NPS6, encoding a nonribosomal peptide synthetase involved in siderophore-mediated iron metabolism, is a conserved virulence determinant of plant pathogenic ascomycetes

NPS6, encoding a nonribosomal peptide synthetase, is a virulence determinant in the maize ( Zea mays) pathogen Cochliobolus heterostrophus and is involved in tolerance to H2O2. Deletion of NPS6 orthologs in the rice ( Oryza sativa) pathogen, Cochliobolus miyabeanus, the wheat ( Triticum aestivum) pathogen, Fusarium graminearum, and the Arabidopsis thaliana pathogen, Alternaria brassicicola, resulted in reduced virulence and hypersensitivity to H2O2. Introduction of the NPS6 ortholog from the saprobe Neurospora crassa to the Delta nps6 strain of C. heterostrophus restored wild- type virulence to maize and tolerance to H2O2, demonstrating functional conservation in filamentous ascomycete phytopathogens and saprobes. Increased sensitivity to iron depletion was identified as a conserved phenotype of Delta nps6 strains. Exogenous application of iron enhanced the virulence of Delta nps6 strains of C. heterostrophus, C. miyabeanus, F. graminearum, and A. brassicicola to each host. NPS6 is responsible for the biosynthesis of extracellular siderophores by C. heterostrophus, F. graminearum, and A. brassicicola.

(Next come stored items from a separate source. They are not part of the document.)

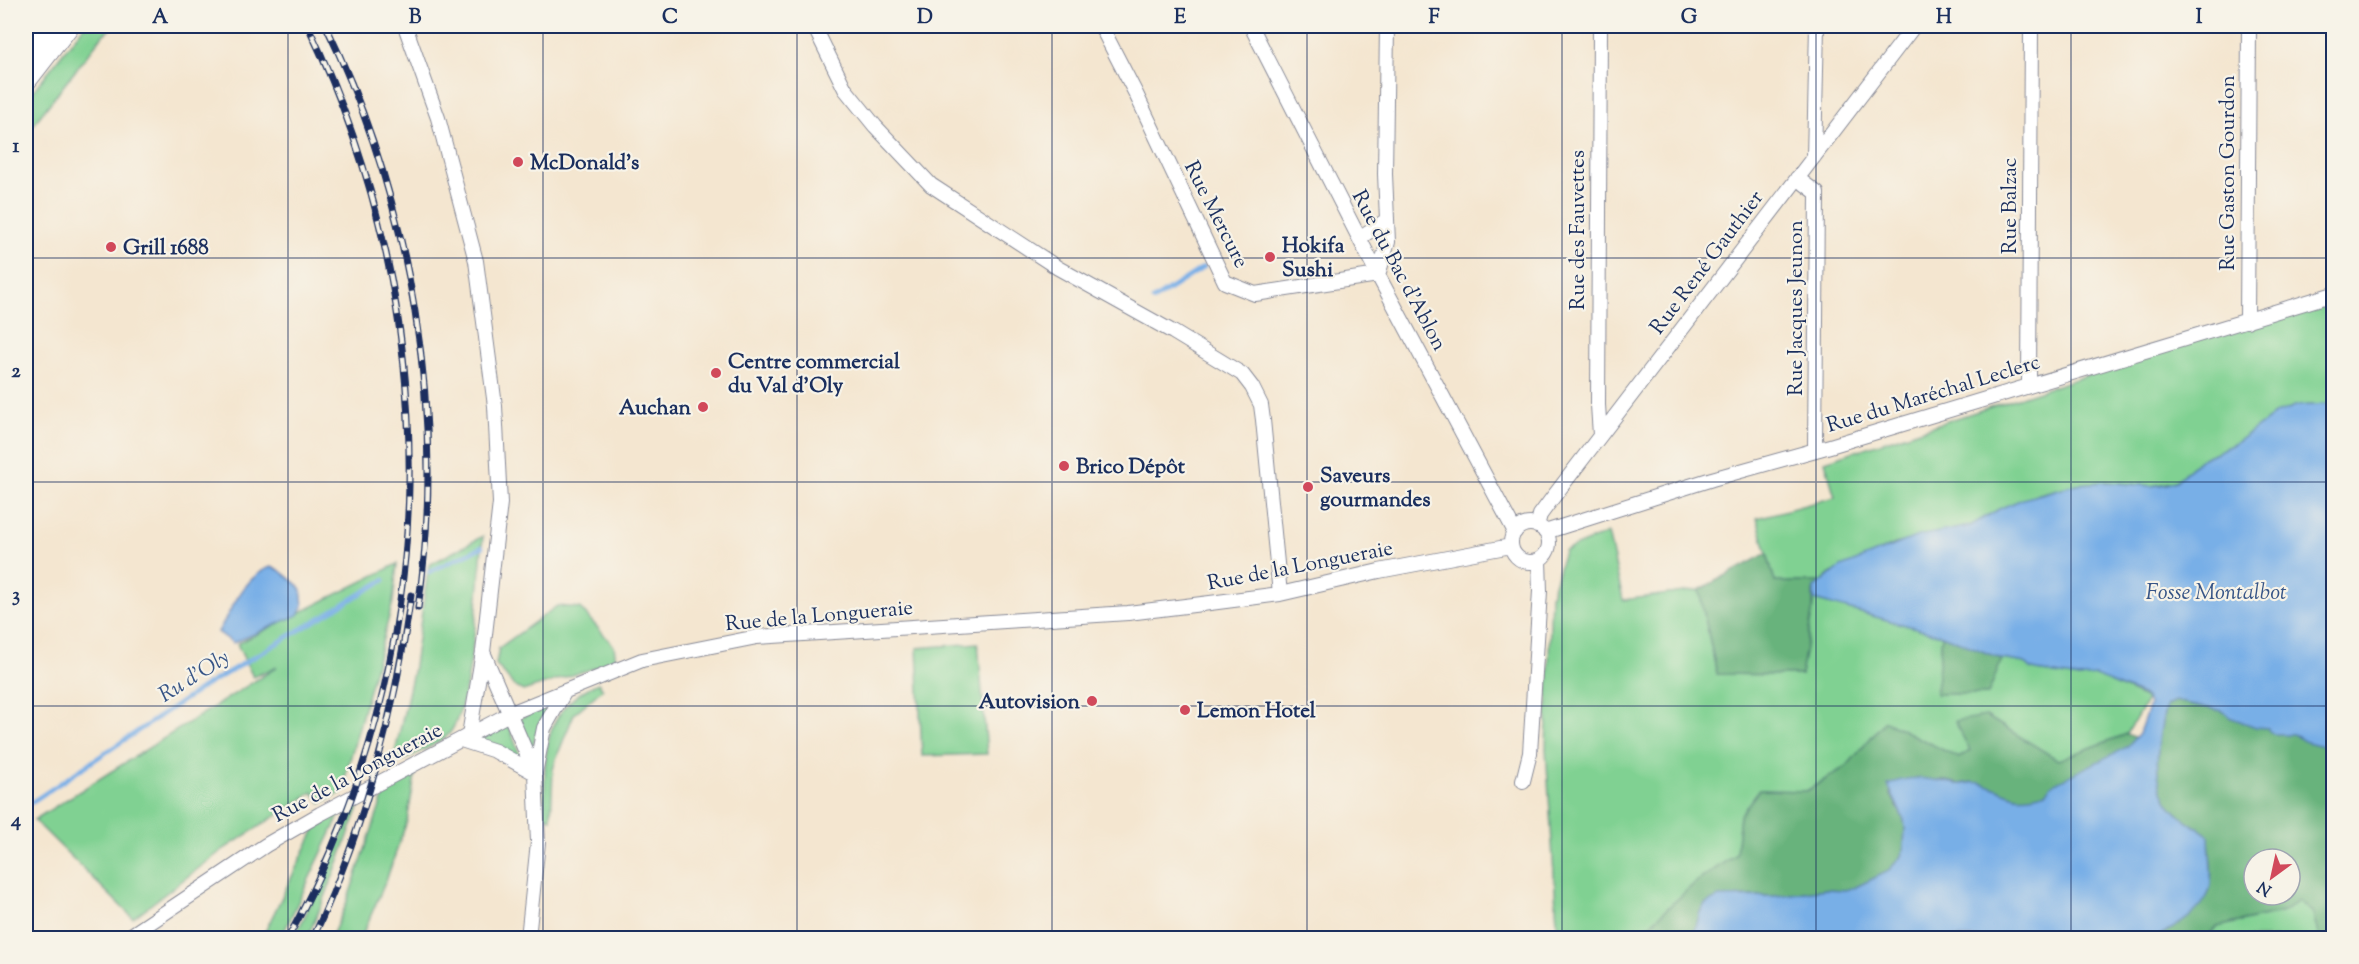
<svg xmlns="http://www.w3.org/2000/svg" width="2359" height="964" viewBox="0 0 2359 964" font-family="'Sorts Mill Goudy',serif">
  <rect width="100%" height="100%" fill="#f7f3e8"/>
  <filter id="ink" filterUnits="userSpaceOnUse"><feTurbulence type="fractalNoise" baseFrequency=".0167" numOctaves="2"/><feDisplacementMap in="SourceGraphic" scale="12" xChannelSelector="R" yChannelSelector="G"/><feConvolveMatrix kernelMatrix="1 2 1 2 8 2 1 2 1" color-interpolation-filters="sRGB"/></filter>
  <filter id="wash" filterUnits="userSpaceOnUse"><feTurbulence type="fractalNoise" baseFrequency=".008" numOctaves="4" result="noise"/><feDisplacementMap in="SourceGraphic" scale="24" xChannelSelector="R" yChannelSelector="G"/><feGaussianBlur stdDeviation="1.35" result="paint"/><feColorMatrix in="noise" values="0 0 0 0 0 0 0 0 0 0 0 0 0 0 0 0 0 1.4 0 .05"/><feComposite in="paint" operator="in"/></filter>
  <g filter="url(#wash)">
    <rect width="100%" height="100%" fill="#f4e6d0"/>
    <path fill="#80d192" stroke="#4e8078" stroke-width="1.5" d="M 84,26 L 114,26 L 103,35 L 26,134 L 26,100 Z
      M 2333,295 L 2333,404 L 2295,406 L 2275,414 L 2234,444 L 2201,459 L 2176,481 L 2151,486 L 2106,482 L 2077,484 L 2039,494 L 2001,508 L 1970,526 L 1895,544 L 1830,574 L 1821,582 L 1775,582 L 1757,518 L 1835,497 L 1825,461 Z
      M 1608,533 L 1623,600 L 1699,590 L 1717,674 L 1801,675 L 1814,600 L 1942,635 L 1937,694 L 1987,694 L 2002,659 L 2025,663 L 2031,669 L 2037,671 L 2079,678 L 2095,675 L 2147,699 L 2127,734 L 2058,760 L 1986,716 L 1970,751 L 1959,758 L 1885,721 L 1847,766 L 1806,791 L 1759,790 L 1740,815 L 1736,854 L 1695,883 L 1643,931 L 1641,938 L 1558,938 L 1546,749 L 1551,595 L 1564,551 Z
      M 483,536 C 479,578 473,705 449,734 C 441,743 405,759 392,766 L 413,672 L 429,565 Z
      M 397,564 L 393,602 L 341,793 L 321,803 L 313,792 L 224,849 L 133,918 L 34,820 L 277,667 L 253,677 L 237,644 Z
      M 557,606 L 580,608 L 614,646 L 616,661 L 523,691 L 514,686 L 496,664 L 499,648 Z
      M 978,643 L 987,754 L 922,756 L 917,648 Z
      M 598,683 L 603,689 L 574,714 L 556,759 L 553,770 L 551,819 L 544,817 C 546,760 537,711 598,683 Z
      M 548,706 L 536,733 L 532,750 L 519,719 L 542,707 Z
      M 509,726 L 520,756 L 516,758 L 478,740 Z
      M 415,776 L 407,821 L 387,878 L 361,938 L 331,938 L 345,907 L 387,786 Z
      M 362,799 L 325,897 L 307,938 L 294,938 L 330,864 L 354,807 Z
      M 341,812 L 281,938 L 262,938 L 316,827 Z
      M 2299,901 L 2313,913 L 2319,938 L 2205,938 L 2217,927 L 2283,912 Z"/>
    <path fill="#68b37c" stroke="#42716d" stroke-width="1.5" fill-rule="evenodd" d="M 1767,553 L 1775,582 L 1821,582 L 1814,588 L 1813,592 L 1813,608 L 1801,675 L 1717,674 L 1699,590 Z
      M 1942,635 L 2002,659 L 1988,694 L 1936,694 Z
      M 2175,701 L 2223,711 L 2333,744 L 2333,938 L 2319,938 L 2313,913 L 2299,901 L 2283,912 L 2217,927 L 2205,938 L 2153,938 C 2172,930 2208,907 2211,885 C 2213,869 2209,852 2209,836 C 2198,827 2182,820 2172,808 C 2149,782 2158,736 2166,705 ZM 2254,859 L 2290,859 L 2290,895 L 2254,895 Z
      M 1986,716 L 2058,760 L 2127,734 L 2139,739 L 2107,762 L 2036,800 L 2010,799 L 1973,782 L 1960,784 L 1942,780 L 1890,793 L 1904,820 L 1905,829 L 1904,848 L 1900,858 L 1887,872 L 1856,887 L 1845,890 L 1826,889 L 1777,896 L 1739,896 L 1705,904 L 1700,912 L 1693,938 L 1641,938 L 1643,931 L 1695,883 L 1736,854 L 1740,815 L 1759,790 L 1807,791 L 1847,766 L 1885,721 L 1959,758 L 1970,751 L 1955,721 Z"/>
    <path fill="#78afe7" stroke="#4a6fa2" stroke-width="1.5" d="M 2333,404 L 2333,749 L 2304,741 L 2293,734 L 2273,734 L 2269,732 L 2268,728 L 2256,727 L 2229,717 L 2223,711 L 2175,701 L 2166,705 C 2158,736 2149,782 2172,808 C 2182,820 2198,827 2209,836 C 2209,852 2212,868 2211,883 C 2209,909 2174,929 2153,938 L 1693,938 L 1700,912 L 1705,904 L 1719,897 L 1777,896 L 1826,889 L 1845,890 L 1856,887 L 1887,872 L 1900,858 L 1904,848 L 1905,829 L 1904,820 L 1888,785 C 1912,773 1932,780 1957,784 C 1965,785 1972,781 1980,783 C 2014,792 2009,803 2047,792 L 2051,785 L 2127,747 L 2139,733 L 2149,705 L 2147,699 L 2142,695 L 2095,676 L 2079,678 L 2037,671 L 2031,669 L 2025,663 L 2002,659 L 1942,635 L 1814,600 L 1814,588 L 1841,567 L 1918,536 L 1970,526 L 2001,508 L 2023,499 L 2077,484 L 2106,482 L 2151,486 L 2167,484 L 2176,481 L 2201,459 L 2234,444 L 2275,414 L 2295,406 Z
      M 271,567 L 279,570 L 301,588 L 303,607 L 298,615 L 233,643 L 218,632 C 231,610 246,574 271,567 Z"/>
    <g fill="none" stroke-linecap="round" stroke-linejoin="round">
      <path stroke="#78afe7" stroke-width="4.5" d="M 1153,300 L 1204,267
        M 429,572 L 482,547
        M 26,806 L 205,686 L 384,580"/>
    </g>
  </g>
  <g filter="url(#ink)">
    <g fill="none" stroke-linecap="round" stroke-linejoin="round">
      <g stroke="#888a97" stroke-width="16">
        <path id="street" d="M 405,26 L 438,118 L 476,261 L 495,406 L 500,503 L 483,652 L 469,735
          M 814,26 L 845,89 L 875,126 L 931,185 L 1058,268 L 1173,332 L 1242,374 L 1252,387 L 1261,405 L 1263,420 L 1280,594
          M 1101,26 L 1136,94 L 1225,282 L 1255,294 L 1378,275 L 1388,242 L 1385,174 L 1387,26
          M 1251,26 L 1378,275 L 1515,532
          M 1600,26 L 1598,405 L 1600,435
          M 1814,157 L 1817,26
          M 1797,178 L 1817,193 L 1815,449
          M 1359,238 L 1387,220
          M 2247,321 L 2249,26
          M 2029,386 L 2031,26
          M1511 543a19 19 0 1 1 38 0a19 19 0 1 1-38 0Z
          M 1537,526 L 1540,515 L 1551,500 L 1914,26
          M 1545,532 L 1712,479 L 1830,446 L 2334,294
          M 483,652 L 535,773
          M 461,740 L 495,751 L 535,773
          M 1523,781 L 1530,753 L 1540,591 L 1539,560
          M 127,938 L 266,845 L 320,814 L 511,713 L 642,660 L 757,637 L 1128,613 L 1210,603 L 1280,594 L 1379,571 L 1511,546
          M 528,938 L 538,842 L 535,773 L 544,728 L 565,691"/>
      </g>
      <g stroke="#888a97" stroke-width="23">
        <path id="primary" d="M 26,52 L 46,26
          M 26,80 L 68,26"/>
      </g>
      <use href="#street" stroke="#fff" stroke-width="14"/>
      <use href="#primary" stroke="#fff" stroke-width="21"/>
      <g stroke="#1b2f5e" stroke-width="7">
        <path id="rail" d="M 326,26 C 411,203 447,413 418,608
          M 288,938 C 445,653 447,318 308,26
          M 313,938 C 364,830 395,714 411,595"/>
      </g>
      <use href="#rail" stroke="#f7f3e8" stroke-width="4.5" stroke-dasharray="14" stroke-linecap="butt"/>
    </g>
  </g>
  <path fill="none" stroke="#1b2f5e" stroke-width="1.5" stroke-opacity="0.55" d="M 288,26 L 288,938M 543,26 L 543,938M 797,26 L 797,938M 1052,26 L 1052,938M 1307,26 L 1307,938M 1562,26 L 1562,938M 1816,26 L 1816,938M 2071,26 L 2071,938M 26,258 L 2334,258M 26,482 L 2334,482M 26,706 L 2334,706"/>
  <g fill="#d1495b" stroke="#f7f3e8" stroke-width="2">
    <circle cx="518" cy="162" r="6"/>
    <circle cx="111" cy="247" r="6"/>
    <circle cx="1270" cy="257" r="6"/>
    <circle cx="716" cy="373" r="6"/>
    <circle cx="703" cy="407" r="6"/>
    <circle cx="1064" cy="466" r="6"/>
    <circle cx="1308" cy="487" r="6"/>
    <circle cx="1092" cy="701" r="6"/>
    <circle cx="1185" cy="710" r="6"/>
  </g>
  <g text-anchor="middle" stroke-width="4.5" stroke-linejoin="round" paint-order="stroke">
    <g font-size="21" font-weight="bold" fill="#1b2f5e" stroke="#f7f3e8" text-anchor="start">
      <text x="530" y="169">McDonald's</text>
      <text x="1282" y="252">Hokifa<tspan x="1282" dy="24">Sushi</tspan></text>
      <text x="123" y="254">Grill 1688</text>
      <text x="728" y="368">Centre commercial<tspan x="728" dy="24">du Val d'Oly</tspan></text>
      <text x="691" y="414" text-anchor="end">Auchan</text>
      <text x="1076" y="473">Brico Dépôt</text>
      <text x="1320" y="482">Saveurs<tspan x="1320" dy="24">gourmandes</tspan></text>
      <text x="1080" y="708" text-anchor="end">Autovision</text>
      <text x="1197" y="717">Lemon Hotel</text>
    </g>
    <g font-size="21" fill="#1b2f5e" stroke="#f7f3e8">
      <text transform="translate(2227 173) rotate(-90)" y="7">Rue Gaston Gourdon</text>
      <text transform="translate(2009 206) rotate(-90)" y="7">Rue Balzac</text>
      <text transform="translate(1217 214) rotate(63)" y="7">Rue Mercure</text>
      <text transform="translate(1577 230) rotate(-90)" y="7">Rue des Fauvettes</text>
      <text transform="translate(1706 262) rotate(-53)" y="7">Rue René Gauthier</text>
      <text transform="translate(1400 270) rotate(62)" y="7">Rue du Bac d'Ablon</text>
      <text transform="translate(1795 308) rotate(-90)" y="7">Rue Jacques Jeunon</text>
      <text transform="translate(1933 393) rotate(-17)" y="7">Rue du Maréchal Leclerc</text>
      <text transform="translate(1300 565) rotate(-11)" y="7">Rue de la Longueraie</text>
      <text transform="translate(819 615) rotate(-5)" y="7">Rue de la Longueraie</text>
      <text transform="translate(357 772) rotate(-28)" y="7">Rue de la Longueraie</text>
    </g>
    <g font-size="22" font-style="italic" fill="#375587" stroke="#f7f3e8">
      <text x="2216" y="599">Fosse Montalbot</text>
      <text transform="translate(193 675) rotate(-32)" y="8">Ru d'Oly</text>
    </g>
  </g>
  <rect width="2359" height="964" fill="none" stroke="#f7f3e8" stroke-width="66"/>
  <g transform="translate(2272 877) rotate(213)"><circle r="28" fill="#f7f3e8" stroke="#9fa5b1" stroke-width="1.5"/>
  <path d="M0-4.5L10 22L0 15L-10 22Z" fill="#d1495b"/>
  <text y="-9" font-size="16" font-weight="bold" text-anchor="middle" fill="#1b2f5e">N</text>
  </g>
  <rect x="33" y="33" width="2293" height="898" fill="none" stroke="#1b2f5e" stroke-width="2"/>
  <g font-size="20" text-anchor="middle" font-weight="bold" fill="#1b2f5e">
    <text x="160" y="23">A</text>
    <text x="415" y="23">B</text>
    <text x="670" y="23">C</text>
    <text x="925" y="23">D</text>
    <text x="1180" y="23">E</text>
    <text x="1434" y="23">F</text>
    <text x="1689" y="23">G</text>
    <text x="1944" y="23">H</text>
    <text x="2199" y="23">I</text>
    <text x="16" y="152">1</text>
    <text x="16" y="377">2</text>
    <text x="16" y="601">3</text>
    <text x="16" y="826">4</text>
  </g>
</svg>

Application of the extracellular siderophore of A. brassicicola restored wild- type virulence of the Delta bnps6 strain to Arabidopsis. It is proposed that the role of extracellular siderophores in fungal virulence to plants is to supply an essential nutrient, iron, to their producers in planta and not to act as phytotoxins, depriving their hosts of iron.